= What the exercise asks =
Print each of the items below line for line, with every character kept unchanged.

= Record excerpts =

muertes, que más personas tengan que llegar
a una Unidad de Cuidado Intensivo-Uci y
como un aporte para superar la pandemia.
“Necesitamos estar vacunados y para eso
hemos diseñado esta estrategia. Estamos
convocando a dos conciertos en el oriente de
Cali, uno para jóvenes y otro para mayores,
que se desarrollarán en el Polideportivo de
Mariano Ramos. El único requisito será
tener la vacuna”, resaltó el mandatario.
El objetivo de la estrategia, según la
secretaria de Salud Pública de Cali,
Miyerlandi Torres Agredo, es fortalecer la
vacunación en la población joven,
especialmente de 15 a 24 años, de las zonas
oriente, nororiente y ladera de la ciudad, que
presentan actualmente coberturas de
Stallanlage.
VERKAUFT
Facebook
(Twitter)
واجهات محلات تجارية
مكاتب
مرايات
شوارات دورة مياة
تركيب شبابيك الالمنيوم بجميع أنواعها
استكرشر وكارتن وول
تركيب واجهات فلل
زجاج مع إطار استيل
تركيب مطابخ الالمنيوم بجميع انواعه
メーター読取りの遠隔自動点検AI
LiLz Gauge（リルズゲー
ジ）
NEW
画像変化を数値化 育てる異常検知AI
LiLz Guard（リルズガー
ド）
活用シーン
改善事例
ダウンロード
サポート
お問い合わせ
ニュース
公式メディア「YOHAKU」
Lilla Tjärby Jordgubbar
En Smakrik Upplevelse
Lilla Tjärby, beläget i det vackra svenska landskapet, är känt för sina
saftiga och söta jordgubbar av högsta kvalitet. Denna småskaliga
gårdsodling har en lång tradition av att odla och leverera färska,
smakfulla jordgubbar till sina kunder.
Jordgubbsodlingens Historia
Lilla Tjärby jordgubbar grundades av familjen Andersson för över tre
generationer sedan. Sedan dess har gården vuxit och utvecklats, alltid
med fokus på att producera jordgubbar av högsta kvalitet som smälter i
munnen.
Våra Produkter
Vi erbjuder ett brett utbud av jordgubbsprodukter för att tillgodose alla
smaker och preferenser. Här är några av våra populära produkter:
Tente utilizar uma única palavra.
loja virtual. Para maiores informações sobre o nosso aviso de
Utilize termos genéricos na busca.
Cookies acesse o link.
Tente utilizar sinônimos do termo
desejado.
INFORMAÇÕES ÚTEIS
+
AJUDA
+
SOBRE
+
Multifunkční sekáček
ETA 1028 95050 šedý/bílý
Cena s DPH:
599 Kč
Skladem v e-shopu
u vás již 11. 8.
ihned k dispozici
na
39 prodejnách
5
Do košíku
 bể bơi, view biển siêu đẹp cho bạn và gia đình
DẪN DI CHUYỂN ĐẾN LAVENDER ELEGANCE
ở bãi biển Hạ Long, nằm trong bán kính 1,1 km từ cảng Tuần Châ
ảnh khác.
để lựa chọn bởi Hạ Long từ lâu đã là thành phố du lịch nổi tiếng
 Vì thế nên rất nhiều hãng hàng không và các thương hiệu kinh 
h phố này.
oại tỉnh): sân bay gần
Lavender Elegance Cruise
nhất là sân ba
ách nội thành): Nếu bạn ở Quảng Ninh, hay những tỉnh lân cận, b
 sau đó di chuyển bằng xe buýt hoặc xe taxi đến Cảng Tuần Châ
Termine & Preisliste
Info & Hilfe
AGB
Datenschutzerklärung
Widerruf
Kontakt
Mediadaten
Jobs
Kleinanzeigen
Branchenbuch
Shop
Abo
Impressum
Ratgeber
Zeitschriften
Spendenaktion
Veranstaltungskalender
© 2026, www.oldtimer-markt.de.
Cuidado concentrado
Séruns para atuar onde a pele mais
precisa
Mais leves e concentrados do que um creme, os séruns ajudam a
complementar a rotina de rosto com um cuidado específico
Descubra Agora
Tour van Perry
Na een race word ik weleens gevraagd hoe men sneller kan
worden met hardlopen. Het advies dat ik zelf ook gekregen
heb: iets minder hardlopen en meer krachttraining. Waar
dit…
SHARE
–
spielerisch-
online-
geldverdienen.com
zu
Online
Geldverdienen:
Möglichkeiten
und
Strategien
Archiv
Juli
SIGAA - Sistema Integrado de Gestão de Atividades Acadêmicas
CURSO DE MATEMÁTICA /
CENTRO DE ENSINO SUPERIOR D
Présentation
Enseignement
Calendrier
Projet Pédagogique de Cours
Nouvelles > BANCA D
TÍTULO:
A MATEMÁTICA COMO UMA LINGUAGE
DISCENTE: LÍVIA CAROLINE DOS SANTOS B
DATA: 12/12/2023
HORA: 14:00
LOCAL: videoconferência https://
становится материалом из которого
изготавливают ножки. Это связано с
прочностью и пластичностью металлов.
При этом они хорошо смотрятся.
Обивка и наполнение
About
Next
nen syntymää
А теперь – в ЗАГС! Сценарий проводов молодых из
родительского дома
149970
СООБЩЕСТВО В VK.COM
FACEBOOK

= Answer =
muertes, que más personas tengan que llegar
a una Unidad de Cuidado Intensivo-Uci y
como un aporte para superar la pandemia.
“Necesitamos estar vacunados y para eso
hemos diseñado esta estrategia. Estamos
convocando a dos conciertos en el oriente de
Cali, uno para jóvenes y otro para mayores,
que se desarrollarán en el Polideportivo de
Mariano Ramos. El único requisito será
tener la vacuna”, resaltó el mandatario.
El objetivo de la estrategia, según la
secretaria de Salud Pública de Cali,
Miyerlandi Torres Agredo, es fortalecer la
vacunación en la población joven,
especialmente de 15 a 24 años, de las zonas
oriente, nororiente y ladera de la ciudad, que
presentan actualmente coberturas de
Stallanlage.
VERKAUFT
Facebook
(Twitter)
واجهات محلات تجارية
مكاتب
مرايات
شوارات دورة مياة
تركيب شبابيك الالمنيوم بجميع أنواعها
استكرشر وكارتن وول
تركيب واجهات فلل
زجاج مع إطار استيل
تركيب مطابخ الالمنيوم بجميع انواعه
メーター読取りの遠隔自動点検AI
LiLz Gauge（リルズゲー
ジ）
NEW
画像変化を数値化 育てる異常検知AI
LiLz Guard（リルズガー
ド）
活用シーン
改善事例
ダウンロード
サポート
お問い合わせ
ニュース
公式メディア「YOHAKU」
Lilla Tjärby Jordgubbar
En Smakrik Upplevelse
Lilla Tjärby, beläget i det vackra svenska landskapet, är känt för sina
saftiga och söta jordgubbar av högsta kvalitet. Denna småskaliga
gårdsodling har en lång tradition av att odla och leverera färska,
smakfulla jordgubbar till sina kunder.
Jordgubbsodlingens Historia
Lilla Tjärby jordgubbar grundades av familjen Andersson för över tre
generationer sedan. Sedan dess har gården vuxit och utvecklats, alltid
med fokus på att producera jordgubbar av högsta kvalitet som smälter i
munnen.
Våra Produkter
Vi erbjuder ett brett utbud av jordgubbsprodukter för att tillgodose alla
smaker och preferenser. Här är några av våra populära produkter:
Tente utilizar uma única palavra.
loja virtual. Para maiores informações sobre o nosso aviso de
Utilize termos genéricos na busca.
Cookies acesse o link.
Tente utilizar sinônimos do termo
desejado.
INFORMAÇÕES ÚTEIS
+
AJUDA
+
SOBRE
+
Multifunkční sekáček
ETA 1028 95050 šedý/bílý
Cena s DPH:
599 Kč
Skladem v e-shopu
u vás již 11. 8.
ihned k dispozici
na
39 prodejnách
5
Do košíku
 bể bơi, view biển siêu đẹp cho bạn và gia đình
DẪN DI CHUYỂN ĐẾN LAVENDER ELEGANCE
ở bãi biển Hạ Long, nằm trong bán kính 1,1 km từ cảng Tuần Châ
ảnh khác.
để lựa chọn bởi Hạ Long từ lâu đã là thành phố du lịch nổi tiếng
 Vì thế nên rất nhiều hãng hàng không và các thương hiệu kinh 
h phố này.
oại tỉnh): sân bay gần
Lavender Elegance Cruise
nhất là sân ba
ách nội thành): Nếu bạn ở Quảng Ninh, hay những tỉnh lân cận, b
 sau đó di chuyển bằng xe buýt hoặc xe taxi đến Cảng Tuần Châ
Termine & Preisliste
Info & Hilfe
AGB
Datenschutzerklärung
Widerruf
Kontakt
Mediadaten
Jobs
Kleinanzeigen
Branchenbuch
Shop
Abo
Impressum
Ratgeber
Zeitschriften
Spendenaktion
Veranstaltungskalender
© 2026, www.oldtimer-markt.de.
Cuidado concentrado
Séruns para atuar onde a pele mais
precisa
Mais leves e concentrados do que um creme, os séruns ajudam a
complementar a rotina de rosto com um cuidado específico
Descubra Agora
Tour van Perry
Na een race word ik weleens gevraagd hoe men sneller kan
worden met hardlopen. Het advies dat ik zelf ook gekregen
heb: iets minder hardlopen en meer krachttraining. Waar
dit…
SHARE
–
spielerisch-
online-
geldverdienen.com
zu
Online
Geldverdienen:
Möglichkeiten
und
Strategien
Archiv
Juli
SIGAA - Sistema Integrado de Gestão de Atividades Acadêmicas
CURSO DE MATEMÁTICA /
CENTRO DE ENSINO SUPERIOR D
Présentation
Enseignement
Calendrier
Projet Pédagogique de Cours
Nouvelles > BANCA D
TÍTULO:
A MATEMÁTICA COMO UMA LINGUAGE
DISCENTE: LÍVIA CAROLINE DOS SANTOS B
DATA: 12/12/2023
HORA: 14:00
LOCAL: videoconferência https://
становится материалом из которого
изготавливают ножки. Это связано с
прочностью и пластичностью металлов.
При этом они хорошо смотрятся.
Обивка и наполнение
About
Next
nen syntymää
А теперь – в ЗАГС! Сценарий проводов молодых из
родительского дома
149970
СООБЩЕСТВО В VK.COM
FACEBOOK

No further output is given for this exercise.